The Los Angeles LGBT Center has been part of Dakota Sands’ life for more than 40 years. In the late 1970s, Sands was an LGBT activist and contributor to Lesbian Tide, the nation’s first lesbian newspaper which was led by fellow lesbian activist Jeanne Cordova. During those early days of LGBT activism in Los Angeles, she eventually met Don Kilhefner and Morris Kight, two of the Center’s founders, and started working at the organization.
“Socially and politically, the LGBT scene in Los Angeles was hopping back then!” said the now 72-year-old Sands. “It was an exciting time because there were no other LGBT centers anywhere in the country, and here I was happily working at the Center, answering phones and directing clients to all of the possibilities the Center offered: jobs, activities, services.”
Similar to today, activism and advocacy for LGBT equality were core tenets of the Center’s work.
“We organized marches at Barney’s Beanery for displaying a ‘fagots stay out’ sign, and boycotts against Florida Orange Juice because of spokeswoman Anita Bryant’s anti-LGBT rhetoric,” recalled Sands, now a resident of the Fairfax Village Grove neighborhood in Los Angeles. “We didn’t want to be invisible, closeted, voiceless. We chanted and picketed so that we could have pride to this day.”

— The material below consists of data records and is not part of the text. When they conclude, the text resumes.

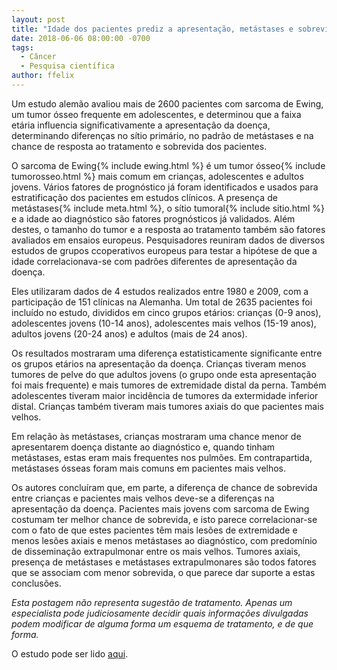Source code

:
 ```yaml
---
layout: post
title: "Idade dos pacientes prediz a apresentação, metástases e sobrevida dos pacientes com Sarcoma de Ewing"
date: 2018-06-06 08:00:00 -0700
tags:
  - Câncer
  - Pesquisa científica
author: ffelix
---
```

Um estudo alemão avaliou mais de 2600 pacientes com sarcoma de Ewing, um tumor ósseo frequente em adolescentes, e determinou que a faixa
etária influencia significativamente a apresentação da doença, determinando diferenças no sítio primário, no padrão de metástases e na
chance de resposta ao tratamento e sobrevida dos pacientes.
<!--more-->

O sarcoma de Ewing{% include ewing.html %} é um tumor ósseo{% include tumorosseo.html %} mais comum em crianças, adolescentes e adultos jovens. Vários fatores de prognóstico já foram identificados
e usados para estratificação dos pacientes em estudos clínicos. A presença de metástases{% include meta.html %}, o sítio tumoral{% include sitio.html %} e a idade ao diagnóstico são fatores prognósticos já validados. Além destes, o tamanho do tumor e a resposta ao tratamento também são fatores avaliados em ensaios europeus.
Pesquisadores reuniram dados de diversos estudos de grupos ccoperativos europeus para testar a hipótese de que a idade correlacionava-se com
padrões diferentes de apresentação da doença.

Eles utilizaram dados de 4 estudos realizados entre 1980 e 2009, com a participação de 151 clínicas na Alemanha. Um total de 2635 pacientes
foi incluído no estudo, divididos em cinco grupos etários: crianças (0-9 anos), adolescentes jovens (10-14 anos), adolescentes mais velhos
(15-19 anos), adultos jovens (20-24 anos) e adultos (mais de 24 anos).

Os resultados mostraram uma diferença estatisticamente significante entre os grupos etários na apresentação da doença. Crianças tiveram menos
tumores de pelve do que adultos jovens (o grupo onde esta apresentação foi mais frequente) e mais tumores de extremidade distal da perna. Também
adolescentes tiveram maior incidência de tumores da extermidade inferior distal. Crianças também tiveram mais tumores axiais do que pacientes
mais velhos.

Em relação às metástases, crianças mostraram uma chance menor de apresentarem doença distante ao diagnóstico e, quando tinham metástases, estas
eram mais frequentes nos pulmões. Em contrapartida, metástases ósseas foram mais comuns em pacientes mais velhos.

Os autores concluíram que, em parte, a diferença de chance de sobrevida entre crianças e pacientes mais velhos deve-se a diferenças na
apresentação da doença. Pacientes mais jovens com sarcoma de Ewing costumam ter melhor chance de sobrevida, e isto parece correlacionar-se
com o fato de que estes pacientes têm mais lesões de extremidade e menos lesões axiais e menos metástases ao diagnóstico, com predomínio
de disseminação extrapulmonar entre os mais velhos. Tumores axiais, presença de metástases e metástases extrapulmonares são todos fatores
que se associam com menor sobrevida, o que parece dar suporte a estas conclusões.

_Esta postagem não representa sugestão de tratamento. Apenas um especialista pode judiciosamente decidir quais informações divulgadas podem modificar de alguma forma um esquema de tratamento, e de que forma._ 

O estudo pode ser lido [aqui](http://bit.ly/fhcflx9O).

As LGBT visibility began to rise, Sands earned a Master of Social Work and looked for new ways to care for the community. She became licensed as a clinical social worker and set up her own low-cost psychotherapy private practice. Many of her clients were referred to her by the Center.
And after 30 years working in the mental health field, Sands retired. Soon thereafter, she decided to give back to the Center by joining its Circle of Life after reflecting on her life’s accomplishments and the momentous events that shaped her identity. By including the Center in their estate plans or by making another type of planned gift, Circle of Life donors help ensure that the organization will be here in the future to help the most vulnerable members of the LGBT community.
“The Center is the heart and soul of our community. Its programs and services positively change people’s lives every day,” said Sands. “By financially supporting the Center, I am contributing to our legacy, our history, our future. I am so proud that the Center is a place we can call our own; a place where we can feel accepted, respected, and safe!”